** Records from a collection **
Segment Open

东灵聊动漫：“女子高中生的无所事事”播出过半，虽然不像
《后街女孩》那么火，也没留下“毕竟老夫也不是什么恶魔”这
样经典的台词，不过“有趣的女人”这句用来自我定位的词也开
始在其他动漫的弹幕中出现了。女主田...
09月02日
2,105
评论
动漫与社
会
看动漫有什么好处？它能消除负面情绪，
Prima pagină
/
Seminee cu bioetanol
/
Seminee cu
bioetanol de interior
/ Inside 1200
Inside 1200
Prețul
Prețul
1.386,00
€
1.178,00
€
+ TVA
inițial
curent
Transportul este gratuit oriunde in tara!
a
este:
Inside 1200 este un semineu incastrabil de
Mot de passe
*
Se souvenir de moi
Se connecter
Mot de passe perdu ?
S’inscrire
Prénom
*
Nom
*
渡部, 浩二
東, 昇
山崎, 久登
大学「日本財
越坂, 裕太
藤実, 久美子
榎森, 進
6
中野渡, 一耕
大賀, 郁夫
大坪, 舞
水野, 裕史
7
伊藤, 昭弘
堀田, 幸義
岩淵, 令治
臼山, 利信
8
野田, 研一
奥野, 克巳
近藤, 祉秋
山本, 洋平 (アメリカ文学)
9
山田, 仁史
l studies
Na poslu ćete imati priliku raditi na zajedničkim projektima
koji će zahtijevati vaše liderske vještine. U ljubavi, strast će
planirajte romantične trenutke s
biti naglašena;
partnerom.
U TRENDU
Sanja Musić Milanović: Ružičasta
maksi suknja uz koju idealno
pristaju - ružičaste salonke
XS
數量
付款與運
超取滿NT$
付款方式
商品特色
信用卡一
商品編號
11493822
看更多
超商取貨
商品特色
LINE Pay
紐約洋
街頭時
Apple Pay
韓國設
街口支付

Segment Closed

** Exercise **
Lines above with the word "bioetanol" should be counted, and the reply is that count alone.

** Task solution **
2